When two infinite parallel series of different charges are placed opposite to each other, the electric field intensity in the region between the two plates is given by:

E = σ1/2ε0 - σ2/2ε0

where σ1 and σ2 are the surface charge densities of the two plates, and ε0 is the permittivity of free space.

Derivation

1. Define the Problem

Consider two infinite parallel series of plates, one with a positive charge density σ1 and the other with a negative charge density σ2. Both plates are separated by a distance d.

2. Determine the Electric Field due to each Plate

The electric field due to the positive plate is given by:

E1 = σ1/2ε0

The electric field due to the negative plate is given by:

E2 = -σ2/2ε0

Note that the negative sign indicates that the electric field points in the opposite direction to that of the positive plate.
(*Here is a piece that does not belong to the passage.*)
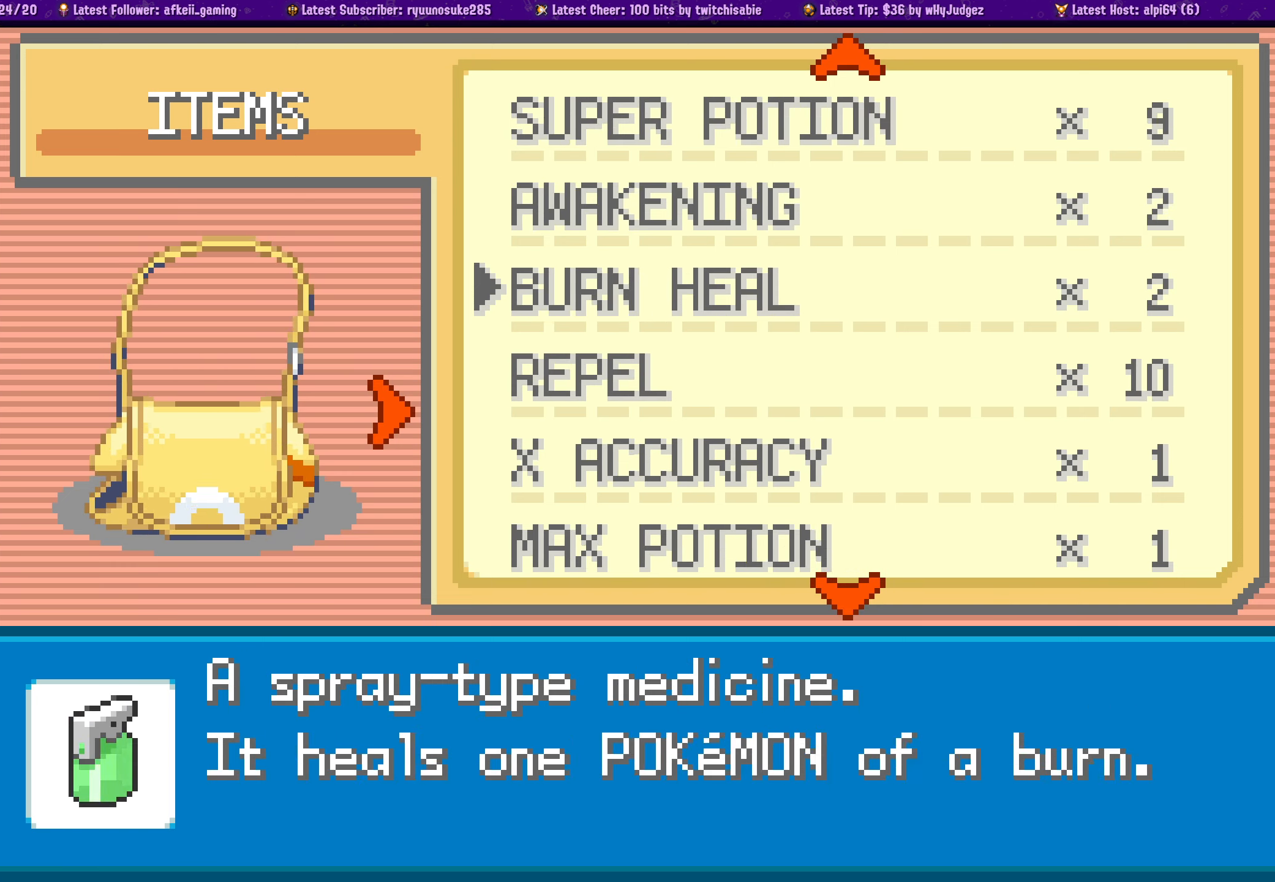
{"dt_ms": 500, "buttons": [], "left_stick": "center", "right_stick": "center", "events": [[84, "DPAD_UP", "up"], [150, "DPAD_UP", "down"], [267, "DPAD_UP", "up"], [334, "DPAD_UP", "down"], [450, "DPAD_UP", "up"]]}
3. Apply the Superposition Principle

Since the electric field is a vector quantity, the total electric field in the region between the plates is the vector sum of the electric fields due to each plate. By the principle of superposition, we can add the two electric fields together to get:

E = E1 + E2

Substituting the expressions for E1 and E2, we get:

E = σ1/2ε0 - σ2/2ε0

This expression gives the electric field intensity in the region between the two plates.

Conclusion

The electric field intensity due to two infinite parallel series of different charges can be determined by adding the electric fields due to each plate using the principle of superposition. The resulting equation is E = σ1/2ε0 - σ2/2ε0.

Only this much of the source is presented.